Typeractive Tales: A Collection of Clean Short Fiction Page 13
Time Enough to Die
by Randy Lindsay
Taken from the journal of Dr. Henry Fetz.
13:01 – Monday
Despite numerous delays the time module is finally ready for testing. My father’s pocket watch will be the first item to travel through time. The choice to use it is a bit of an indulgence on my part. He considered my studies a complete waste of resources, both temporal and cerebral. Even if he were alive to witness all of this, the irony of the situation would be lost on him.
When the module is activated it will generate a field that will move through fourth-dimensional space. The direction and distance it travels is currently beyond my control, but the data gathered during the trip will allow me to make adjustments to the design.
The module, and the watch, will continue to travel through the seas of time until the power source on the field generator fails. At that point, a rubber-band effect should automatically return them both to the present.
Here goes nothing.
13:31 – Monday
It worked. Incredibly, it worked.
For a moment it looked as if there had been an equipment failure with the module. As soon as the unit was activated all the power indicators failed. It wouldn’t have been the first time an energy surge fried the circuits.

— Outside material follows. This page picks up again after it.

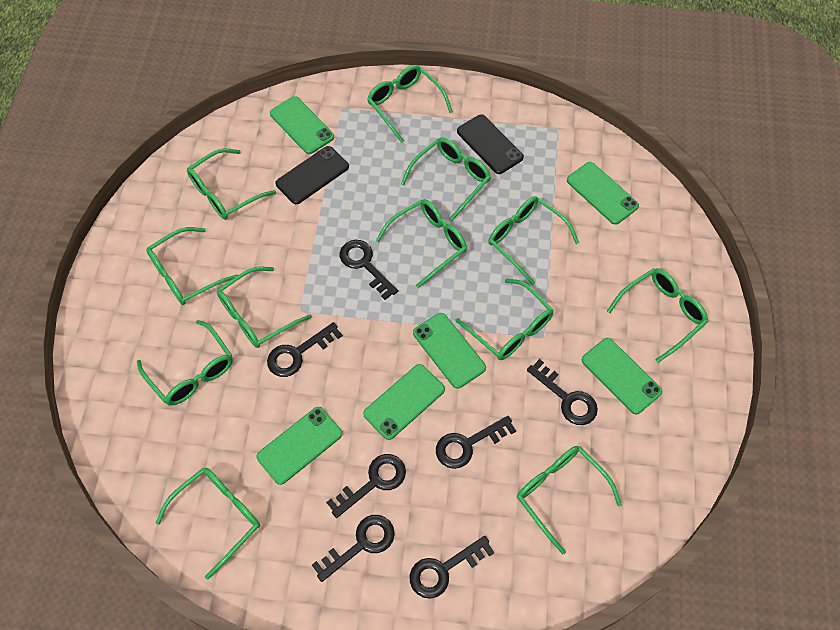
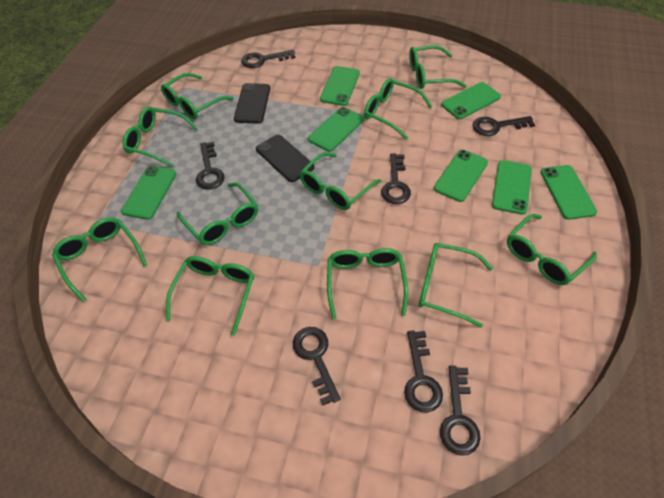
green glasses: 12 -> 11
green phone: 6 -> 7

Upon closer examination, however, I noticed a discrepancy between the time on my father’s watch and the clock on the laboratory wall. Both had been carefully synced together. Only now, the pocket watch indicated that 87 minutes had elapsed since I activated the time module, while both the wall clock and the computer showed it had been closer to 30.
I want to climb up on the roof and shout my victory to the world. I want to take my father’s pocket watch and shove it in the face of all those who mocked my research. Most of all, I want to go over the data that were gathered during the trip and pry open further secrets of the fourth dimension.
Today, the door to the universe has yielded its biggest treasure to me. With the ability to travel in time, there is no mystery that can remain hidden, there is no affliction that cannot be cured, and there is no injustice that cannot be undone. Mark my words; this is the beginning of greatness.
09:01 – Wednesday
It will take years to fully evaluate the data from the first trip. With all of it recorded and safely stored away, I am free to continue my experiments and return to the drudgery of data analysis at some later date.
Two days have passed since the first trip and my father’s pocket watch remains solid and in perfect working order. I polished it up a bit to return it to the condition in which my father had always kept it.
Although I had originally planned to send a sampling of materials with the time module so as to evaluate the effects of traveling through the fourth dimension, the excitement of my success has prompted me to transport a live creature next.
An ordinary white lab rat will have the honor of being the first time traveler. It seems a rather mundane and unimaginative choice for a test subject, but I cannot stifle my enthusiasm long enough to wait for a more appropriate substitute. As a lesser gesture I have named the rat George, after the fictional time traveler in the story by H. G. Wells.
How I envy you, George.
9:52 – Wednesday
George has returned from his historic journey alive and well. At least, that is the finding of my initial examination. Several weeks of careful observation will be necessary to ensure that there are no ill effects from the trip.
I cannot be sure, but George seems to show a little more life in his movements. It could be no more than a heightened state of mental agitation from experiencing the fourth-dimension in its quintessential state. Although, I harbor the suspicion that contact with Crono-Ether may have had a rejuvenative effect on the rat.
Pardon the pun, but only time will tell how this trip has affected George.